With regard to military custody and hospitalisation it is the practice, when subversive prisoners in Portlaoise require hospitalisation, to transfer them to the general military hospital in the Curragh for the simple reason that ordinary civilian hospitals are reluctant to treat them because of the disruption which would result from the attendant security measures. However, even if the hospitals were willing to treat them it would be extremely difficult to ensure an acceptably safe level of security. I say therefore quire deliberately that it might be necessary to continue military custody to cater for subversive prisoners requiring hospitalisation.

Indeed, when this Bill was introduced by my predecessor, Senator Cooney in May 1977, he said that there was a continuing need to separate from the civil prison system prisoners who promoted or actively engaged in serious disruptive activities. He said this was necessary in order to maintain relative calm and peace in the civil prisons and so enable rehabilitative work to continue without hindrance. He was referring in particular to prisoners who had shown clearly that they are prepared to foment disruption in the civil prisons.

He was referring to the subversive prisoners?

I think he described them as Prisoners' Rights Organisation persons. He stated that the long-term solution to this problem was to build a high security prison unit for this small group of prisoners but plans for this unit, as I said, have not materialised. As far as I was concerned and as far as my party were concerned we publicly stated then that we were not opposing this Bill, but at that time I questioned the need for the measure in view of the existence of what was then known as the new security prison at the Curragh. I am on record in this House in May 1977 as suggesting to my predecessor that perhaps this new high security prison at the Curragh could be operated under civilian control. Unfortunately since this was a high security prison we were not allowed to see it. Nobody knew anything about it. We now find that it is not a high security prison. It is not a security prison. It is a bit of a shambles, to say the very least of it.

I appreciate that there are difficulties in the Curragh.
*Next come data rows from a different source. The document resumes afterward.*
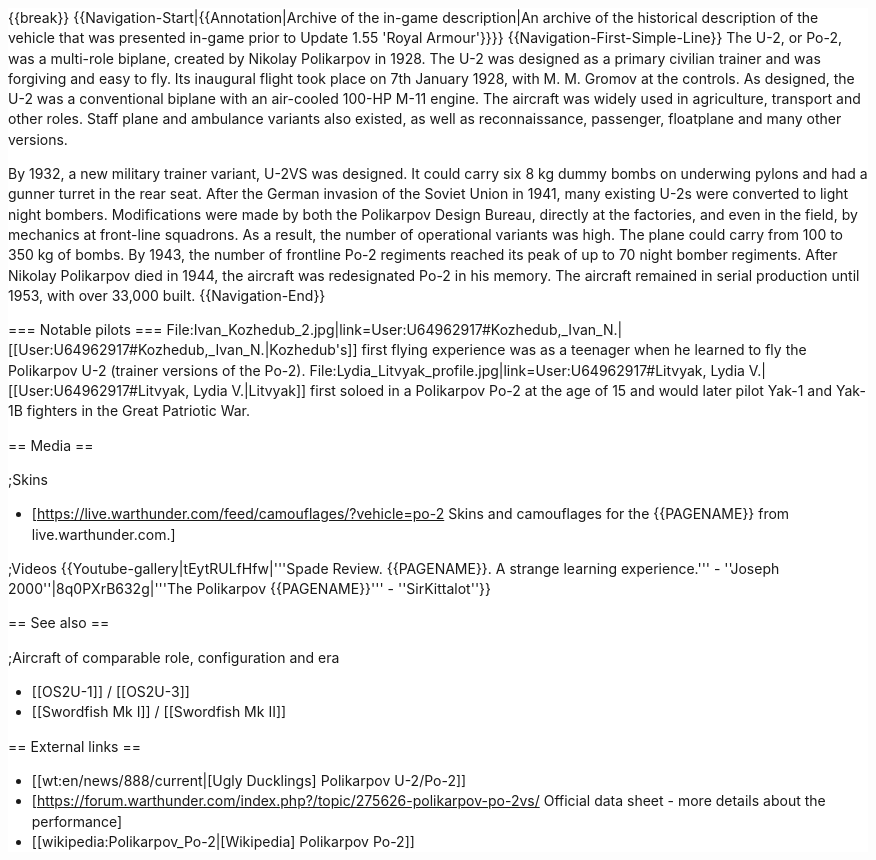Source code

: {{break}}
{{Navigation-Start|{{Annotation|Archive of the in-game description|An archive of the historical description of the vehicle that was presented in-game prior to Update 1.55 'Royal Armour'}}}}
{{Navigation-First-Simple-Line}}
The U-2, or Po-2, was a multi-role biplane, created by Nikolay Polikarpov in 1928. The U-2 was designed as a primary civilian trainer and was forgiving and easy to fly. Its inaugural flight took place on 7th January 1928, with M. M. Gromov at the controls. As designed, the U-2 was a conventional biplane with an air-cooled 100-HP M-11 engine. The aircraft was widely used in agriculture, transport and other roles. Staff plane and ambulance variants also existed, as well as reconnaissance, passenger, floatplane and many other versions.

By 1932, a new military trainer variant, U-2VS was designed. It could carry six 8 kg dummy bombs on underwing pylons and had a gunner turret in the rear seat. After the German invasion of the Soviet Union in 1941, many existing U-2s were converted to light night bombers. Modifications were made by both the Polikarpov Design Bureau, directly at the factories, and even in the field, by mechanics at front-line squadrons. As a result, the number of operational variants was high. The plane could carry from 100 to 350 kg of bombs. By 1943, the number of frontline Po-2 regiments reached its peak of up to 70 night bomber regiments. After Nikolay Polikarpov died in 1944, the aircraft was redesignated Po-2 in his memory. The aircraft remained in serial production until 1953, with over 33,000 built.
{{Navigation-End}}

=== Notable pilots ===
<gallery mode="packed" heights="400">
File:Ivan_Kozhedub_2.jpg|link=User:U64962917#Kozhedub,_Ivan_N.|[[User:U64962917#Kozhedub,_Ivan_N.|Kozhedub's]] first flying experience was as a teenager when he learned to fly the Polikarpov U-2 (trainer versions of the Po-2).
File:Lydia_Litvyak_profile.jpg|link=User:U64962917#Litvyak, Lydia V.|[[User:U64962917#Litvyak, Lydia V.|Litvyak]] first soloed in a Polikarpov Po-2 at the age of 15 and would later pilot Yak-1 and Yak-1B fighters in the Great Patriotic War.
</gallery>

== Media ==


;Skins

* [https://live.warthunder.com/feed/camouflages/?vehicle=po-2 Skins and camouflages for the {{PAGENAME}} from live.warthunder.com.]

;Videos
{{Youtube-gallery|tEytRULfHfw|'''Spade Review. {{PAGENAME}}. A strange learning experience.''' - ''Joseph 2000''|8q0PXrB632g|'''The Polikarpov {{PAGENAME}}''' - ''SirKittalot''}}

== See also ==


;Aircraft of comparable role, configuration and era

* [[OS2U-1]] / [[OS2U-3]]
* [[Swordfish Mk I]] / [[Swordfish Mk II]]

== External links ==


* [[wt:en/news/888/current|[Ugly Ducklings] Polikarpov U-2/Po-2]]
* [https://forum.warthunder.com/index.php?/topic/275626-polikarpov-po-2vs/ Official data sheet - more details about the performance]
* [[wikipedia:Polikarpov_Po-2|[Wikipedia] Polikarpov Po-2]]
I assure the Deputy and the House that there is no room in Portlaoise for these prisoners. There is no prison in Dublin that could accommodate them because of the type of security that is required. I say to the Deputy and to the House, with all honesty and sincerity, that until such time as the new high security unit which it had been hoped would be built within the perimeter walls of Portlaoise is provided I see little hope of closing down the Curragh prison, much as I would want to.

The Dáil adjourned at 9 p.m. until 10.30 a.m. on Wednesday, 25 October, 1978.